◆ The request
Return every line of the records that contains the string "newSketch". Treat uppercase and lowercase letters as distinct.

◆ Records for the exercise

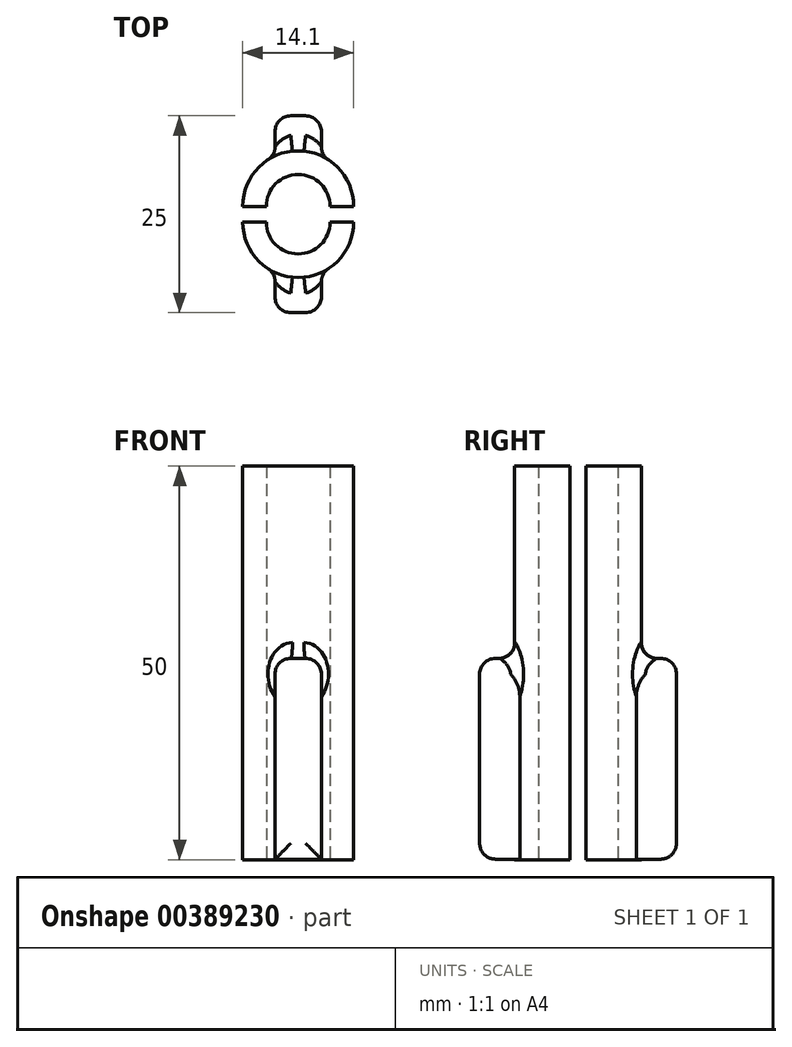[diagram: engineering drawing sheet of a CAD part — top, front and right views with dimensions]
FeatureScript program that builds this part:
annotation { "Feature Type Name" : "Feature", "Feature Type Description" : "" }
export const myFeature = defineFeature(function(context is Context, id is Id, definition is map)
    precondition{}
    {
        {
            var Q0;
            Q0=qCreatedBy(makeId("Top.planeOp"),FACE);
            var sketch = newSketch(context, id + "F0", { "sketchPlane" : qUnion([Q0])});
            skLineSegment(sketch, "E0", {"start": v(7, 0.87) * mm, "end": v(7, 0.87) * mm});
            skArc(sketch, "E1", {"start": v(-4.05, 0) * mm, "mid": v(0, -4.05) * mm, "end": v(4.05, 0) * mm});
            skArc(sketch, "E2", {"start": v(-7.05, 0) * mm, "mid": v(0, -7.05) * mm, "end": v(7.05, 0) * mm});
            skLineSegment(sketch, "E3", {"start": v(7.05, 0) * mm, "end": v(-7.05, 0) * mm});
            skPoint(sketch, "E4.start.orphan", {"position": v(-4.01, 0.55) * mm});
            skPoint(sketch, "E5.end.orphan", {"position": v(4.01, 0.55) * mm});
            skPoint(sketch, "E6.orphan", {"position": v(8.16, 0) * mm});
            skSolve(sketch);
        }
        {
            var Q0;
            Q0=makeQuery(id+"F0.imprint","IMPRINT",FACE,{"disambiguationData":[TD([[makeQuery(id+"F0.imprint","IMPRINT",EDGE,{"derivedFrom":sQuery(id+"F0.wireOp",EDGE,"E4")}),1.0]])]});
            var Q1;
            {var subQ0=sQuery(id+"F0.wireOp",EDGE,"E1");Q1=makeQuery(id+"F0.imprint","IMPRINT",FACE,{"disambiguationData":[TD([[makeQuery(id+"F0.imprint","IMPRINT",EDGE,{"derivedFrom":subQ0}),-1.0]])]});}
            extrude(context, id + "F1", {"entities" : qUnion([Q0, Q1]), "depth" : 50 * mm});
        }
        {
            var Q0;
            Q0=qCreatedBy(makeId("Front.planeOp"),FACE);
            var sketch = newSketch(context, id + "F2", { "sketchPlane" : qUnion([Q0])});
            skLineSegment(sketch, "E7", {"start": v(-7.05, 0) * mm, "end": v(-7.05, 50) * mm});
            skLineSegment(sketch, "E8.bottom", {"start": v(-2.94, 25.57) * mm, "end": v(2.94, 25.57) * mm});
            skLineSegment(sketch, "E8.top", {"start": v(-2.94, 0.07) * mm, "end": v(2.94, 0.07) * mm});
            skLineSegment(sketch, "E8.left", {"start": v(-2.94, 25.57) * mm, "end": v(-2.94, 0.07) * mm});
            skLineSegment(sketch, "E8.right", {"start": v(2.94, 25.57) * mm, "end": v(2.94, 0.07) * mm});
            skPoint(sketch, "E8.middle", {"position": v(0, 12.82) * mm});
            skSolve(sketch);
        }
        {
            var Q0;
            Q0=qSketchRegion(id+"F2",true);
            extrude(context, id + "F3", {"entities" : qUnion([Q0]), "operationType" : NewBodyOperationType.ADD, "depth" : 11.5 * mm});
        }
        {
            var Q0;
            {var subQ2=sQuery(id+"F2.wireOp",EDGE,"E8.bottom");Q0=makeQuery(id+"F3.boolean.opBoolean","SPLIT",FACE,{"disambiguationData":[TD([makeQuery(id+"F1.opExtrude","SWEPT_FACE",FACE,{"disambiguationData":[OSD([sQuery(id+"F0.wireOp",EDGE,"E1")])]})])],"derivedFrom":makeQuery(id+"F3.opExtrude","SWEPT_FACE",FACE,{"disambiguationData":[OSD([subQ2])]})});}
            extrude(context, id + "F4", {"entities" : qUnion([Q0]), "operationType" : NewBodyOperationType.REMOVE, "endBound" : BoundingType.THROUGH_ALL, "oppositeDirection" : true, "depth" : 25 * mm});
        }
        {
            var Q0;
            {var subQ2=sQuery(id+"F2.wireOp",EDGE,"E8.bottom");Q0=makeQuery(id+"F3.boolean.opBoolean","SPLIT",FACE,{"disambiguationData":[TD([makeQuery(id+"F1.opExtrude","SWEPT_FACE",FACE,{"disambiguationData":[OSD([sQuery(id+"F0.wireOp",EDGE,"E2")])]})])],"derivedFrom":makeQuery(id+"F3.opExtrude","SWEPT_FACE",FACE,{"disambiguationData":[OSD([subQ2])]})});}
            var Q1;
            Q1=makeQuery(id+"F3.opExtrude","CAP_FACE",FACE,{"disambiguationData":[OSD([sQuery(id+"F2.wireOp",EDGE,"E8.bottom"),sQuery(id+"F2.wireOp",EDGE,"E8.top"),sQuery(id+"F2.wireOp",EDGE,"E8.left"),sQuery(id+"F2.wireOp",EDGE,"E8.right")])],"isStart":false});
            fillet(context, id + "F5", {"entities" : qUnion([Q0, Q1]), "radius" : 2 * mm, "tangentPropagation" : true, "allowEdgeOverflow" : false});
        }
        {
            var Q0;
            Q0=qCreatedBy(makeId("Front.planeOp"),FACE);
            cPlane(context, id + "F6", {"entities" : qUnion([Q0]), "cplaneType" : CPlaneType.OFFSET, "offset" : 1 * mm, "oppositeDirection" : true, "width" : 150 * mm, "height" : 150 * mm});
        }
        {
            var Q0;
            Q0=makeQuery(id+"F1.opExtrude","SWEPT_BODY",BODY,{"disambiguationData":[OSD([sQuery(id+"F0.wireOp",EDGE,"E1"),sQuery(id+"F0.wireOp",EDGE,"E2"),sQuery(id+"F0.wireOp",EDGE,"E3")])]});
            var Q1;
            Q1=qCreatedBy(id+"F6.planeOp",FACE);
            mirror(context, id + "F7", {"entities" : qUnion([Q0]), "mirrorPlane" : qUnion([Q1])});
        }
    });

◆ The result
            var sketch = newSketch(context, id + "F0", { "sketchPlane" : qUnion([Q0])});
            var sketch = newSketch(context, id + "F2", { "sketchPlane" : qUnion([Q0])});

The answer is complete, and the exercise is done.